This PANDA plugin emits a file, lighthouse.out, for usage by the lighthouse coverage plugin for IDA pro and Binary Ninja. This is especially useful for the analysis of binaries that have advanced anti-debug and anti-tracing features and are heavily obfuscated with overlapping code. Binary Ninja is capable of displaying this.

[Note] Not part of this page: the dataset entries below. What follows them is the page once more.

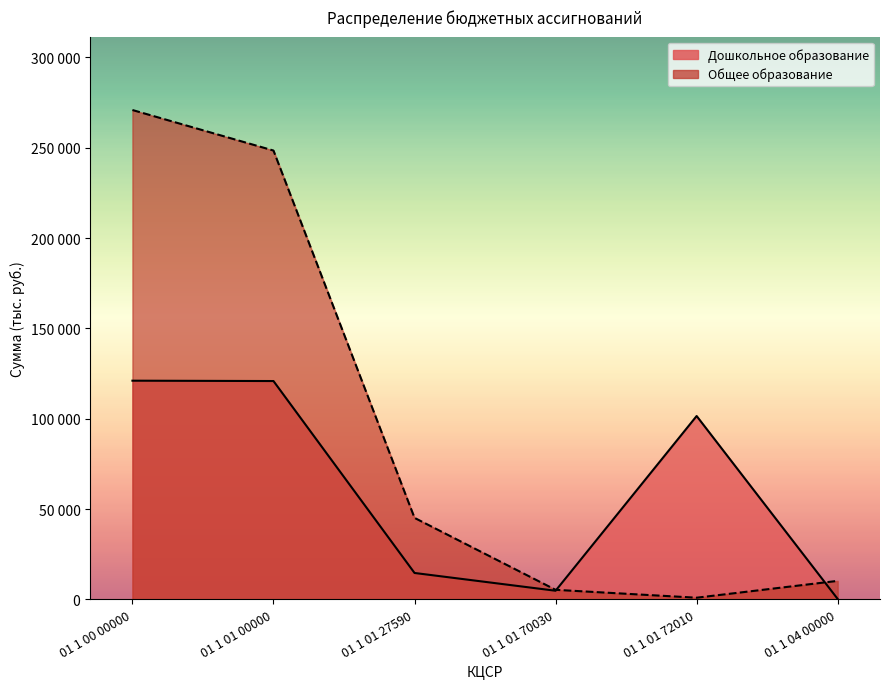

What is the lowest value of the Общее образование series?

900.3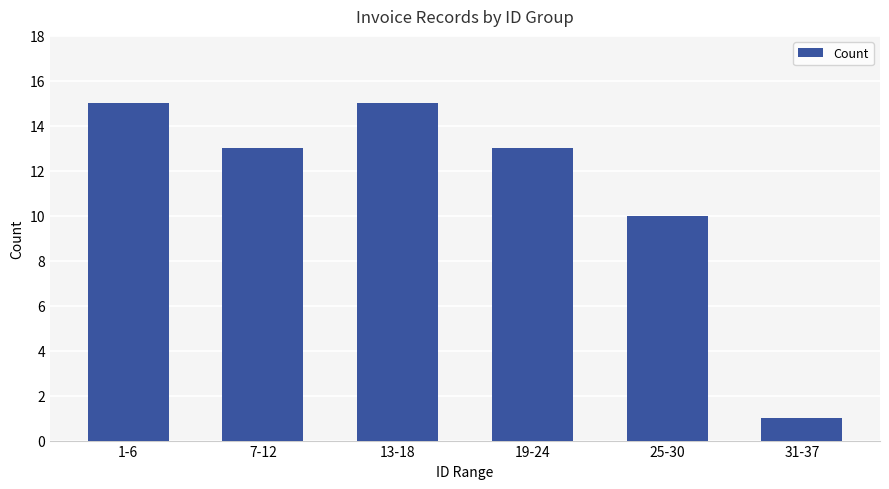

Count the number of data series in this chart.

1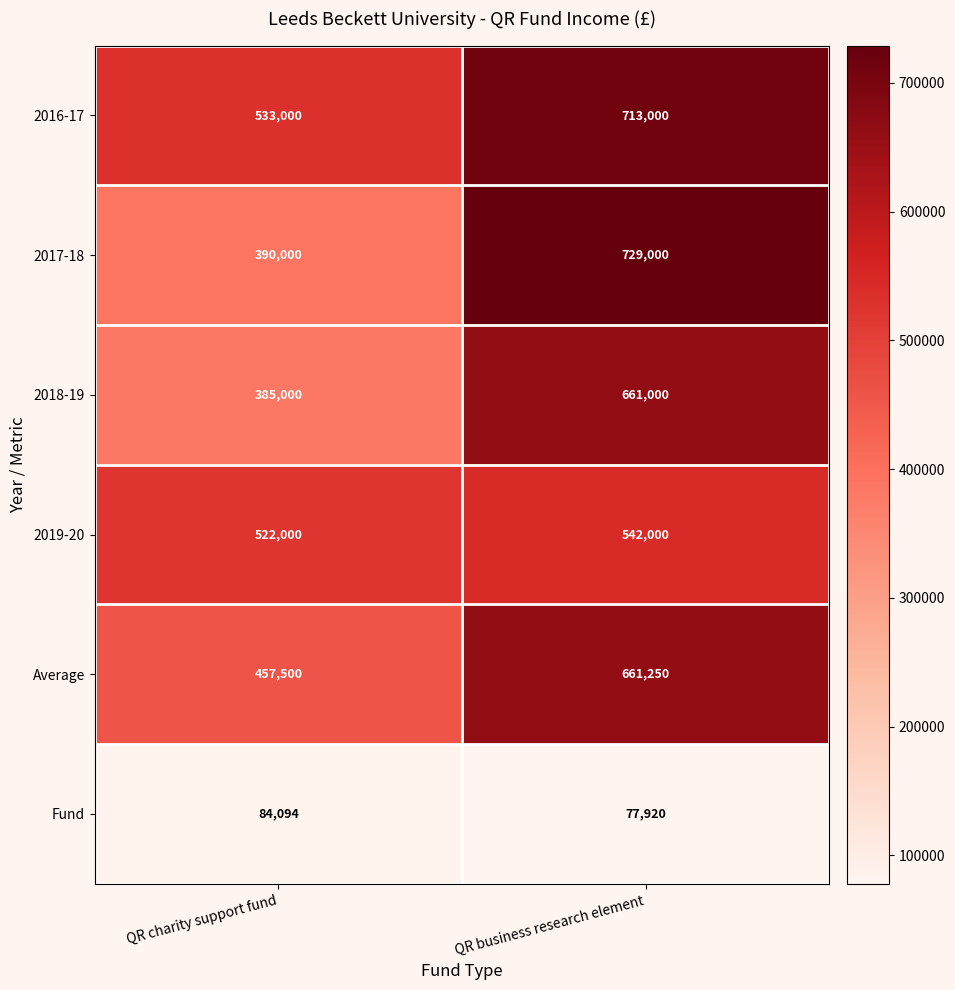

What is the sum of the Fund values at QR business research element and QR charity support fund?

162014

This plugin does not take any arguments, though a future improvement might be an argument to look for a particular module rather than covering everything and being able to specify the output file name.
This module needs OSI.
PANDA:
- Create a folder, lighthouse_coverage in the PANDA plugins directory
- Drop this projects' files into that folder
- modify the config.panda file in the plugins directory to include lighthouse_coverage
Binary Ninja:
The included file, modat.py needs to be placed into the lighthouse/reader/parsers directory. In the Binary Ninja plugin directory, there should be a file called lighthouse_plugin.py and a folder called lighthouse. Place modat.py there in the relative path lighthouse/reader/parsers
$ ./panda-system-x86_64 -m 4096 -replay theRecording -os linux-64-ubuntu -panda osi -panda osi_linux:kconf_group=ubuntu:5.3.0-28-generic:64 -panda lighthouse_coverage
produces a file in the current directory, `lighthouse.out', which contains coverage information lighthouse can use.